• Work order
The reply should repeat all of the data word for word, with no pictures.

• Task material
((

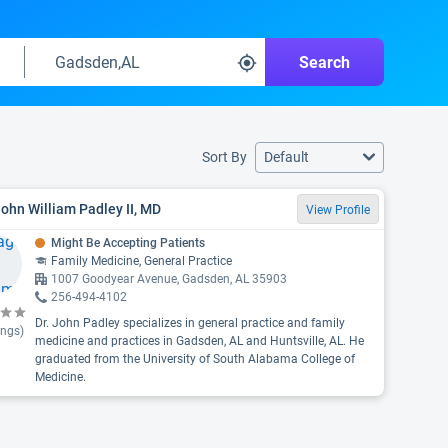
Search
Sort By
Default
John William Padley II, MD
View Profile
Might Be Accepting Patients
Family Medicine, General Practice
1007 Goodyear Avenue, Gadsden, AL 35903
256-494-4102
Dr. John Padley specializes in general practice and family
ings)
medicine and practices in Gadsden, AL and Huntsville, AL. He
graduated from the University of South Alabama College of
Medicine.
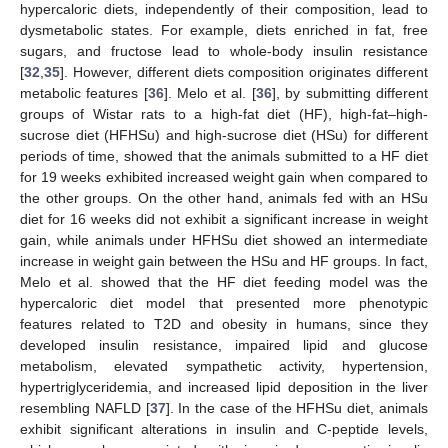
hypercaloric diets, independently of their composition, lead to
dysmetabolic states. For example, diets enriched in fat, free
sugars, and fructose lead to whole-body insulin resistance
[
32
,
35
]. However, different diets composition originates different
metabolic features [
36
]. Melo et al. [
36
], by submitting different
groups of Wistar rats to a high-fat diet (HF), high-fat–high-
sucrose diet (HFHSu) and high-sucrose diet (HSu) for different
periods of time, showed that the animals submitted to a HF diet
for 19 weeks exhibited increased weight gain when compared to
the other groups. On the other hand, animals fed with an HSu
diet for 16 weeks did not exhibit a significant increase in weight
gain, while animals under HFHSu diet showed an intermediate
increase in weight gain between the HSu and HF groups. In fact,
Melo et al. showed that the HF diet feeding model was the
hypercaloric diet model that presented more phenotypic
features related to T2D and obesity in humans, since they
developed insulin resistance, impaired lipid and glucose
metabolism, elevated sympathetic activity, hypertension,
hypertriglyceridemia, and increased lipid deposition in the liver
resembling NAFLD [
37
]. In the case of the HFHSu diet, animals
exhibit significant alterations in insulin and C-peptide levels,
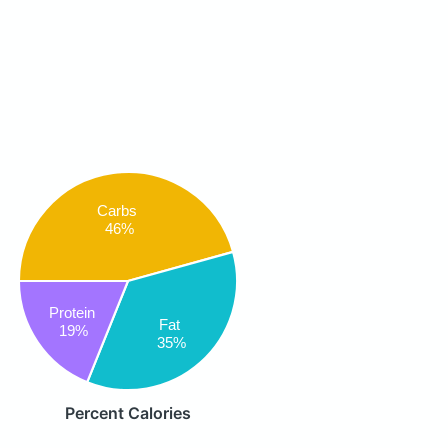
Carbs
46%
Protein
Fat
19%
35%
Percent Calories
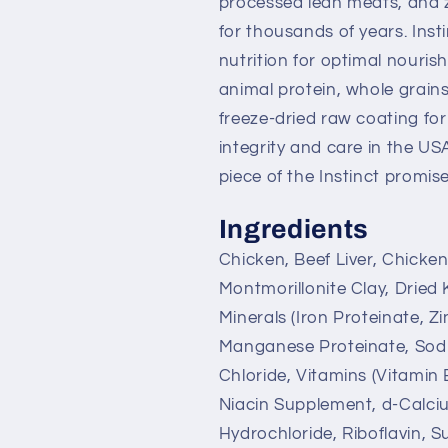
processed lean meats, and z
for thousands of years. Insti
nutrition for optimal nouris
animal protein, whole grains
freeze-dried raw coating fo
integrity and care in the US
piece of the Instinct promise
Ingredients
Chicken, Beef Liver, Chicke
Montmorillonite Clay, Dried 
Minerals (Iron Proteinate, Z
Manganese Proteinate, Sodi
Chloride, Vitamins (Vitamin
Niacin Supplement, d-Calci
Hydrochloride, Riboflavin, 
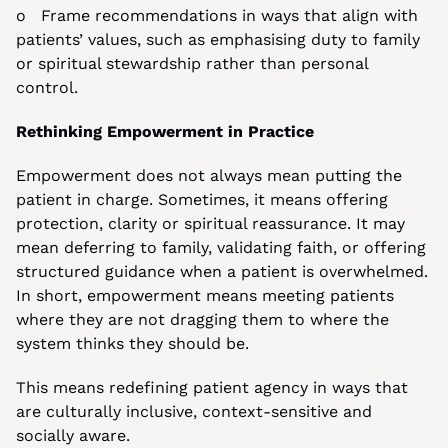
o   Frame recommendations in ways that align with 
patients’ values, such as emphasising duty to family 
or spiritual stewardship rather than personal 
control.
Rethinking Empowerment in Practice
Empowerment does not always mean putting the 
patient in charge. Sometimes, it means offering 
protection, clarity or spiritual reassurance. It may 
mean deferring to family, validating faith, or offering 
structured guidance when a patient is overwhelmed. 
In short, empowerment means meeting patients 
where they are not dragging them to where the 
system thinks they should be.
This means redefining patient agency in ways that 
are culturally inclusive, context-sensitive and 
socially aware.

))

• Task solution
Search
Sort By
Default
John William Padley II, MD
View Profile
Might Be Accepting Patients
Family Medicine, General Practice
1007 Goodyear Avenue, Gadsden, AL 35903
256-494-4102
Dr. John Padley specializes in general practice and family
ings)
medicine and practices in Gadsden, AL and Huntsville, AL. He
graduated from the University of South Alabama College of
Medicine.
hypercaloric diets, independently of their composition, lead to
dysmetabolic states. For example, diets enriched in fat, free
sugars, and fructose lead to whole-body insulin resistance
[
32
,
35
]. However, different diets composition originates different
metabolic features [
36
]. Melo et al. [
36
], by submitting different
groups of Wistar rats to a high-fat diet (HF), high-fat–high-
sucrose diet (HFHSu) and high-sucrose diet (HSu) for different
periods of time, showed that the animals submitted to a HF diet
for 19 weeks exhibited increased weight gain when compared to
the other groups. On the other hand, animals fed with an HSu
diet for 16 weeks did not exhibit a significant increase in weight
gain, while animals under HFHSu diet showed an intermediate
increase in weight gain between the HSu and HF groups. In fact,
Melo et al. showed that the HF diet feeding model was the
hypercaloric diet model that presented more phenotypic
features related to T2D and obesity in humans, since they
developed insulin resistance, impaired lipid and glucose
metabolism, elevated sympathetic activity, hypertension,
hypertriglyceridemia, and increased lipid deposition in the liver
resembling NAFLD [
37
]. In the case of the HFHSu diet, animals
exhibit significant alterations in insulin and C-peptide levels,
Carbs
46%
Protein
Fat
19%
35%
Percent Calories
processed lean meats, and z
for thousands of years. Insti
nutrition for optimal nouris
animal protein, whole grains
freeze-dried raw coating fo
integrity and care in the US
piece of the Instinct promise
Ingredients
Chicken, Beef Liver, Chicke
Montmorillonite Clay, Dried 
Minerals (Iron Proteinate, Z
Manganese Proteinate, Sodi
Chloride, Vitamins (Vitamin
Niacin Supplement, d-Calci
Hydrochloride, Riboflavin, 
o   Frame recommendations in ways that align with 
patients’ values, such as emphasising duty to family 
or spiritual stewardship rather than personal 
control.
Rethinking Empowerment in Practice
Empowerment does not always mean putting the 
patient in charge. Sometimes, it means offering 
protection, clarity or spiritual reassurance. It may 
mean deferring to family, validating faith, or offering 
structured guidance when a patient is overwhelmed. 
In short, empowerment means meeting patients 
where they are not dragging them to where the 
system thinks they should be.
This means redefining patient agency in ways that 
are culturally inclusive, context-sensitive and 
socially aware.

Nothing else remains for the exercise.